Text section
On the front lines with Fisher Phillips:
by Travis Vance and Pamela Williams
An employee is electrocuted while working on a breaker box. After the incident, OSHA conducted an inspection and issued serious citations to your company relating to an unauthorized employee working around energized parts without adequate protection.
Your company decides to contest the citations because the employee was not authorized to perform electrical work, company policy (on which employees are trained) prohibits unauthorized persons from performing electrical work and no supervisor saw the employee performing the work. You have the written policy prohibiting unauthorized electrical work, the employee’s signed training records on the policy, audits showing that the company inspected for compliance with the policy and disciplinary records showing that the company disciplines its employees for safety infractions.
How do you handle this situation? First, you request an informal conference with OSHA to see if you can reach a settlement or if OSHA will vacate the citations. The corporate safety manager, the operations manager and (hopefully) your attorney attend the conference. During that conference, the operations manager blurts out that he is aware that other employees have occasionally done work around breaker boxes without proper authorization and credentials to perform electrical work.
Unfortunately, OSHA then declines to offer a meaningful settlement. You then contest the citations and proceed through litigation. At trial, OSHA seeks to introduce the statement made by the operations manager during the informal conference where he indicated that management knows unauthorized employees have performed electrical work. Are the manager’s comments admissible?
Informal conferences are settlement discussions
Informal conferences are held to “discuss any issues raised by an inspection, citation, notice of proposed penalty or notice of intention to contest” (29 C.F.R. § 1903.20). Their purpose generally is to negotiate a settlement of the case before proceeding through litigation. The Occupational Safety and Health Review Commission (OSHRC) has no specific procedural rule about whether statements made during settlement negotiations generally or informal conference specifically are admissible.
OSHRC Rule 120 provides that statements made during settlement conferences before judges with the OSHRC are “confidential and shall not be divulged outside” of the settlement conference (29 C.F.R. § 2200.120(d)(3)). Further, OSHRC Rule 71 provides that the Federal Rules of Evidence apply to proceedings (29 C.F.R. § 2200.71).

Entries provided
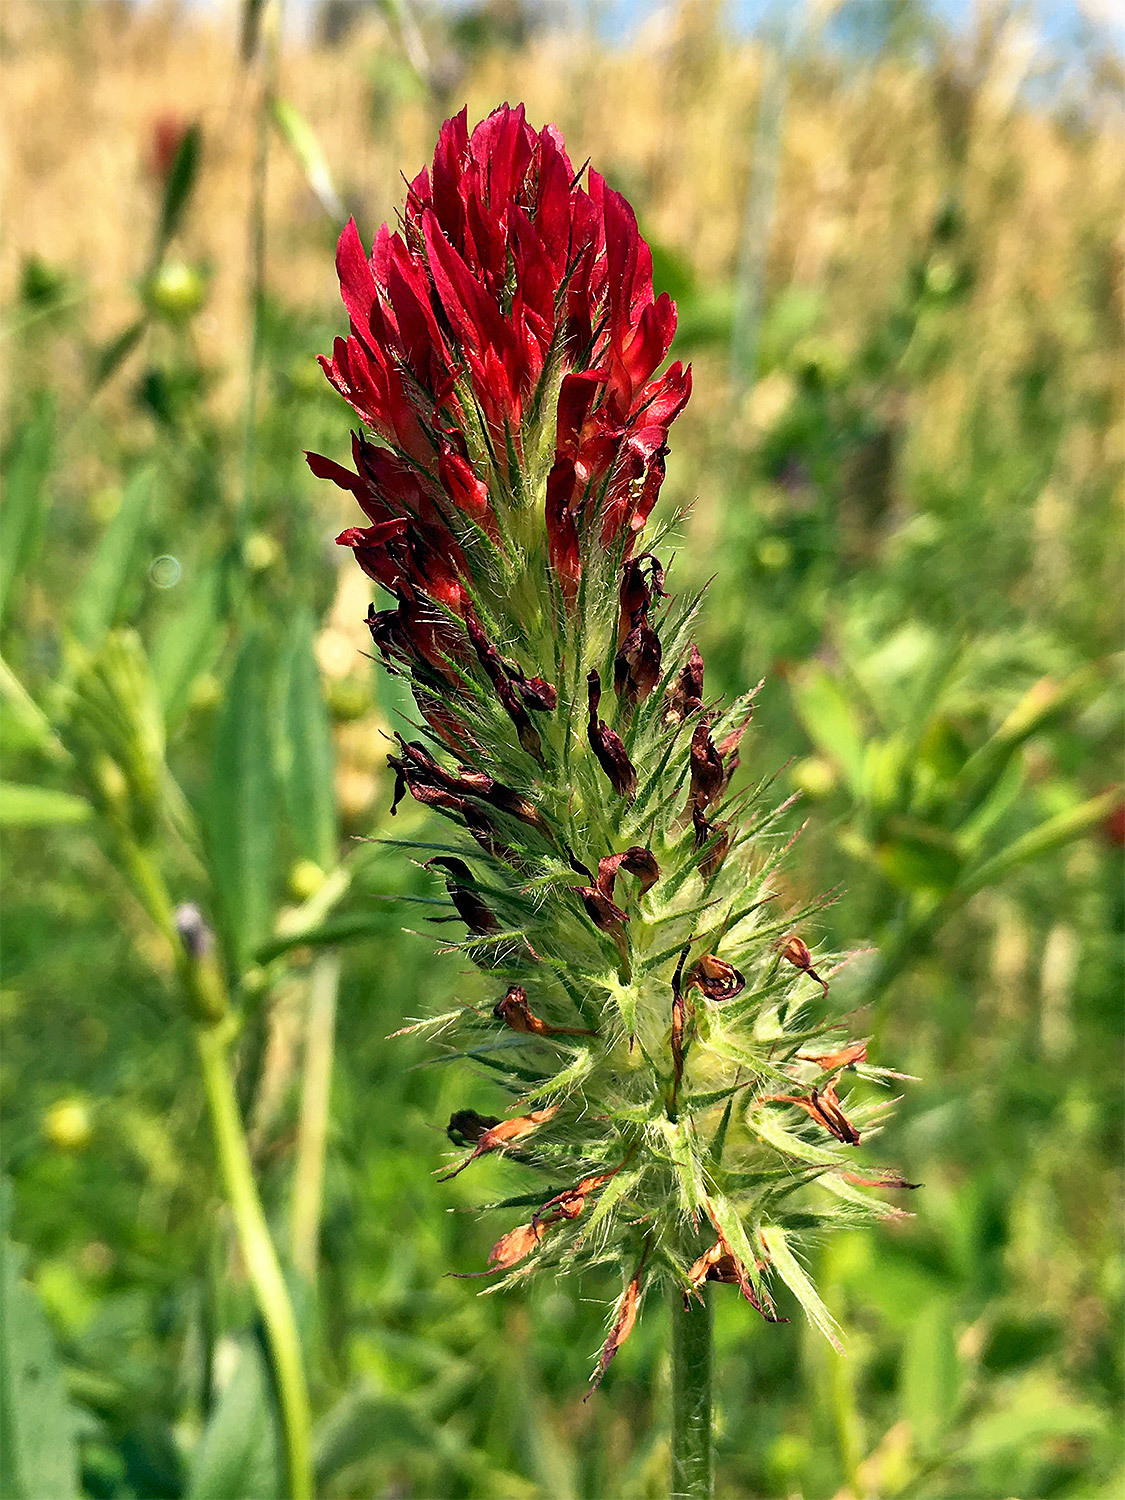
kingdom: Plantae
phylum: Tracheophyta
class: Magnoliopsida
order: Fabales
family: Fabaceae
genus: Trifolium
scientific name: Trifolium incarnatum
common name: Crimson clover
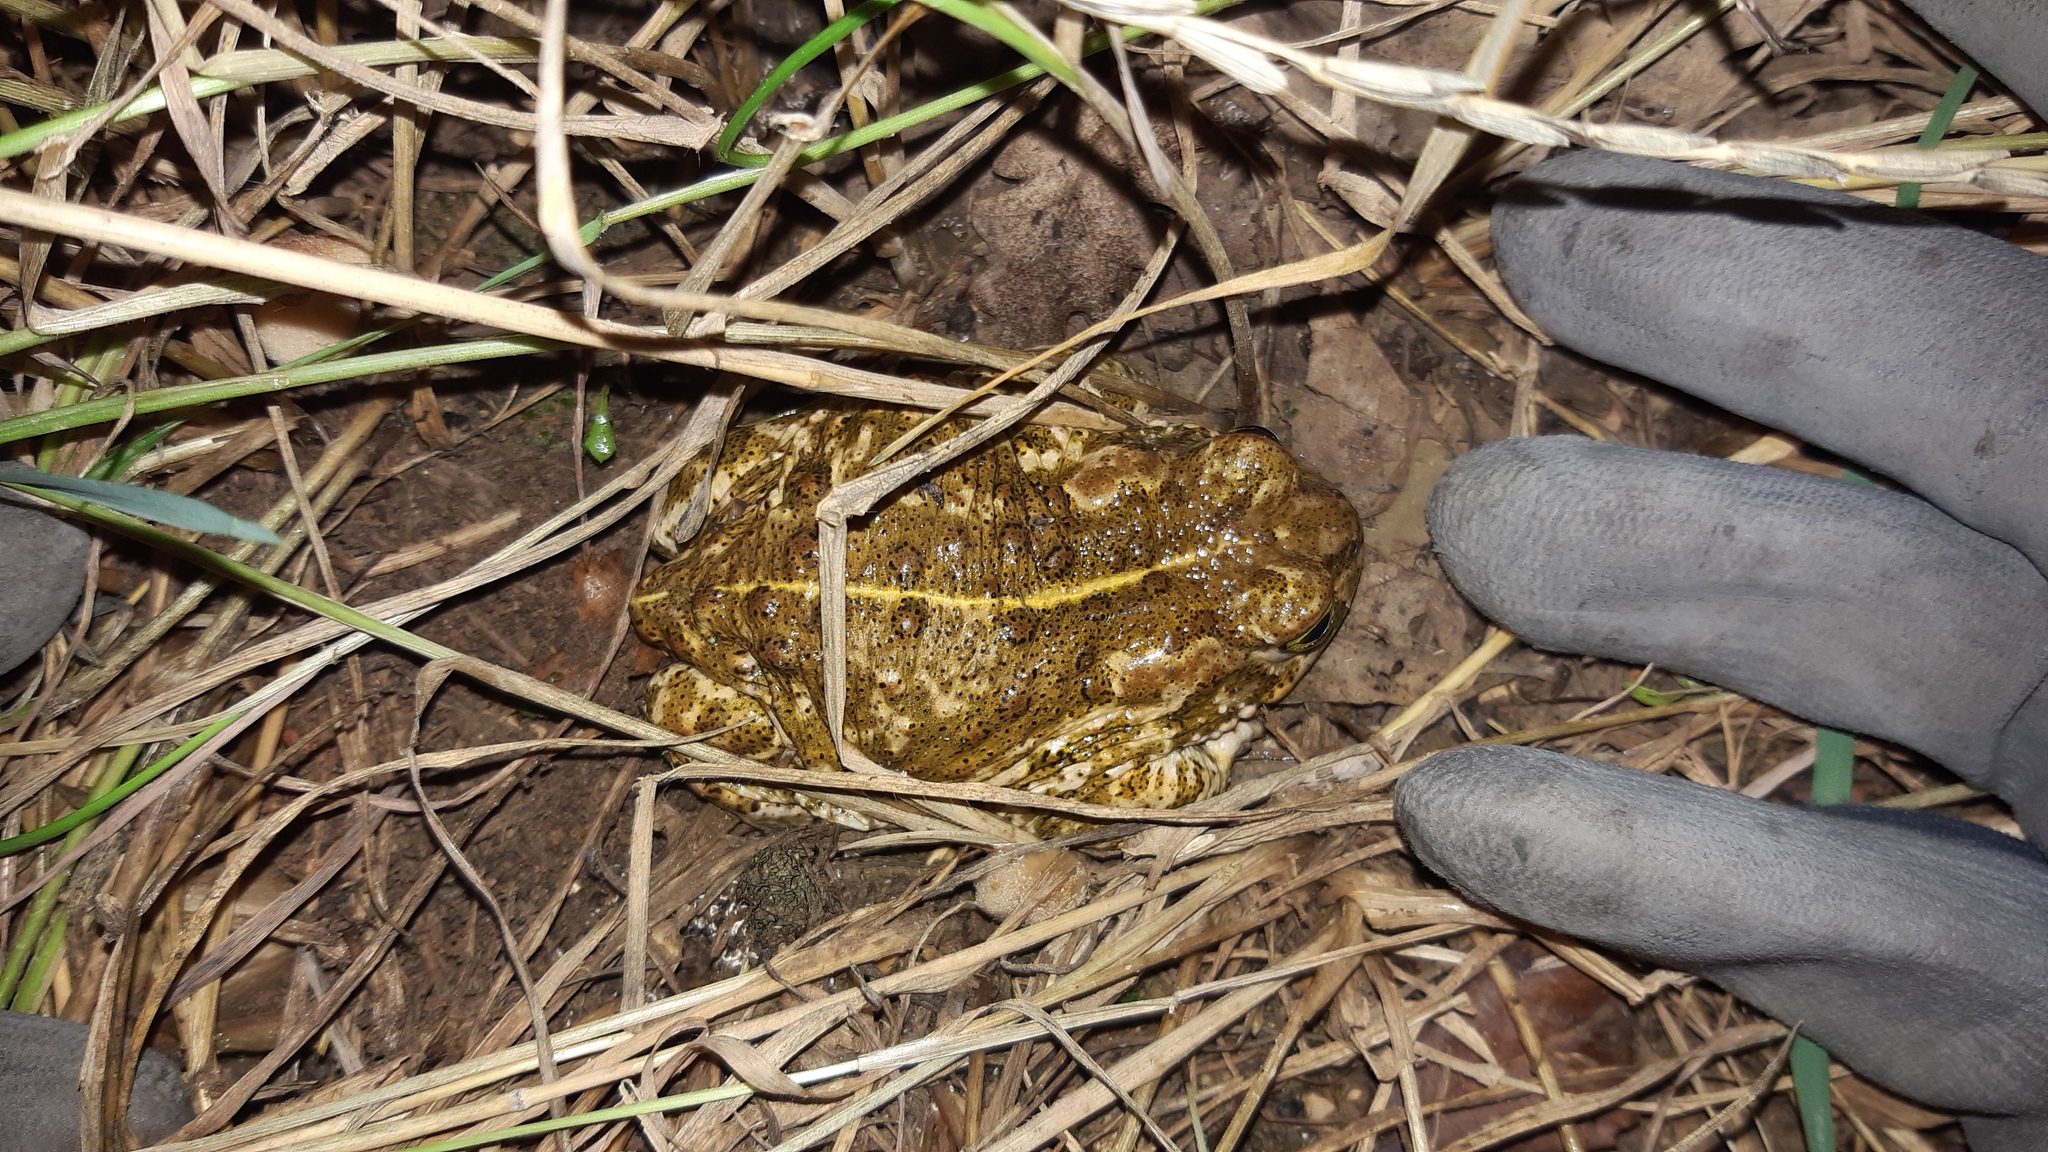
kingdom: Animalia
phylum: Chordata
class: Amphibia
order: Anura
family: Bufonidae
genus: Epidalea
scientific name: Epidalea calamita
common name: Natterjack toad
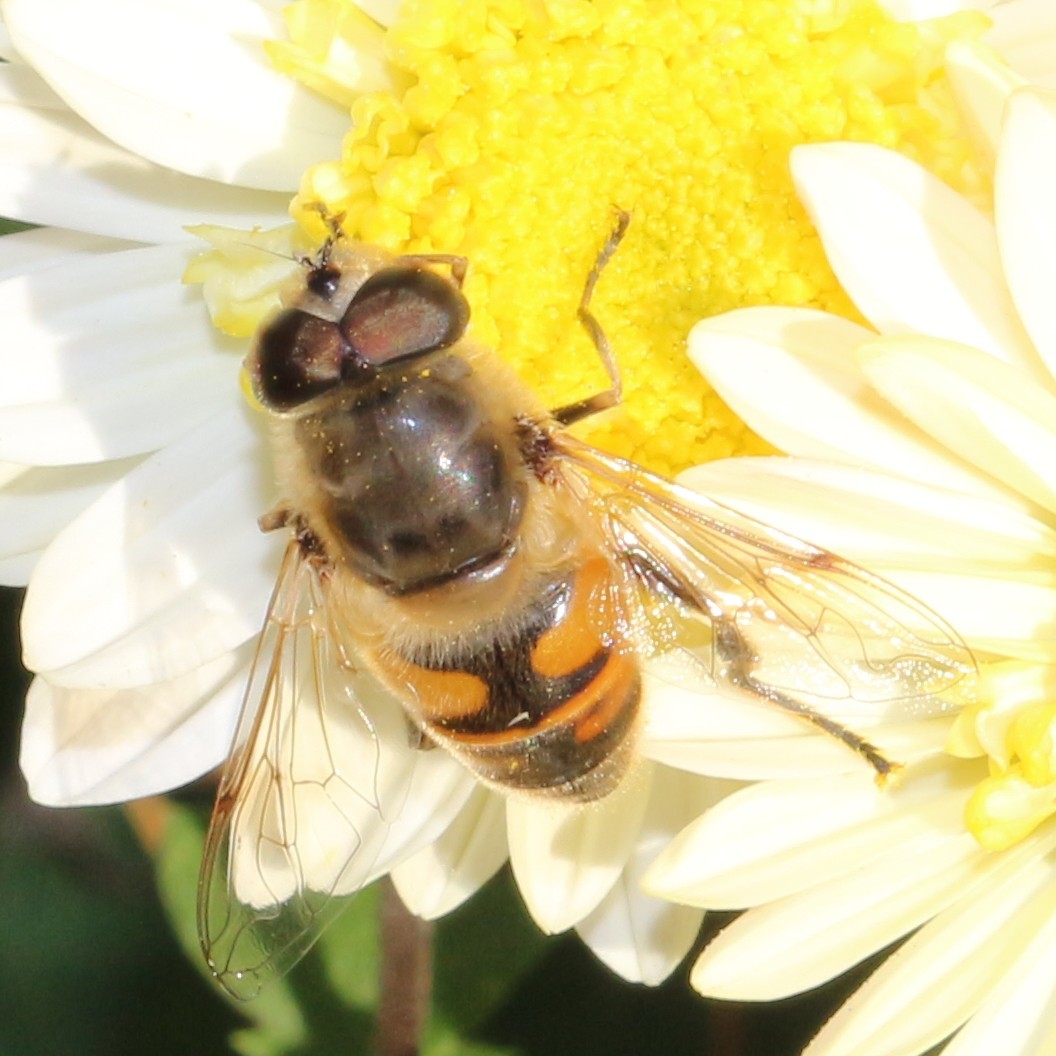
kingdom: Animalia
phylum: Arthropoda
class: Insecta
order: Diptera
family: Syrphidae
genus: Eristalis
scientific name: Eristalis tenax
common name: Drone fly
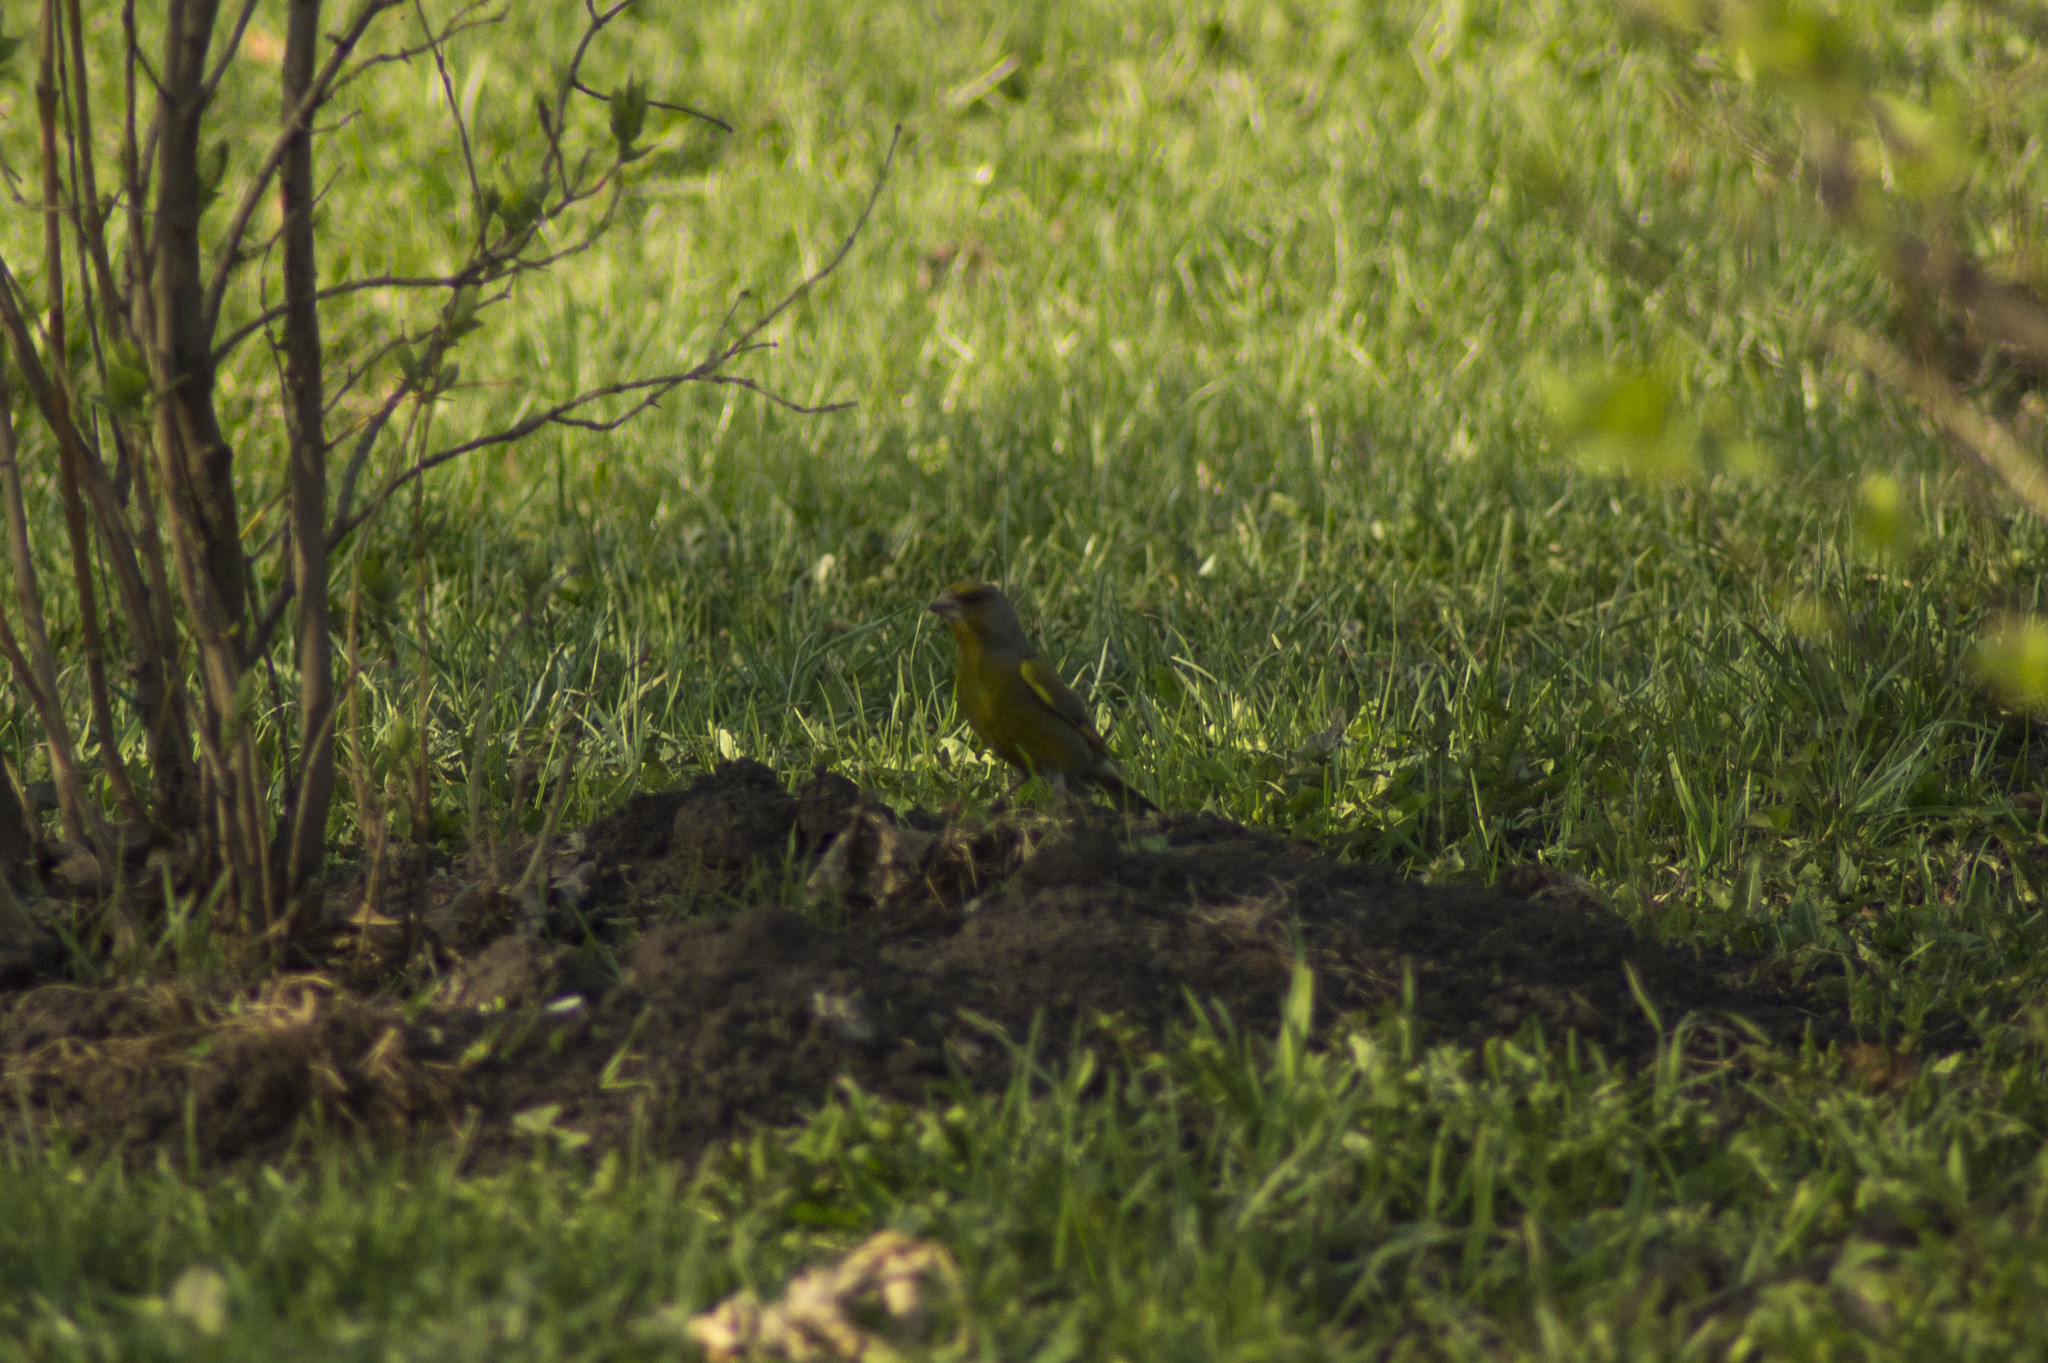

Objective A
Condense the paragraph of the OSHA article beginning "Informal conferences are held to" into a short bulleted list that keeps its main facts.
Objective B
Reproduce the OSHA article word for word from "Your company decides" up to and including "for safety infractions.".

Written answer A
- Informal conferences (29 C.F.R. § 1903.20) are held to discuss any issues raised by an inspection, citation, notice of proposed penalty or notice of intention to contest.
- Their general purpose is to negotiate a settlement before the case goes to litigation.
- The OSHRC has no specific procedural rule on whether statements made during settlement negotiations, or during informal conferences in particular, are admissible.

Written answer B
Your company decides to contest the citations because the employee was not authorized to perform electrical work, company policy (on which employees are trained) prohibits unauthorized persons from performing electrical work and no supervisor saw the employee performing the work. You have the written policy prohibiting unauthorized electrical work, the employee’s signed training records on the policy, audits showing that the company inspected for compliance with the policy and disciplinary records showing that the company disciplines its employees for safety infractions.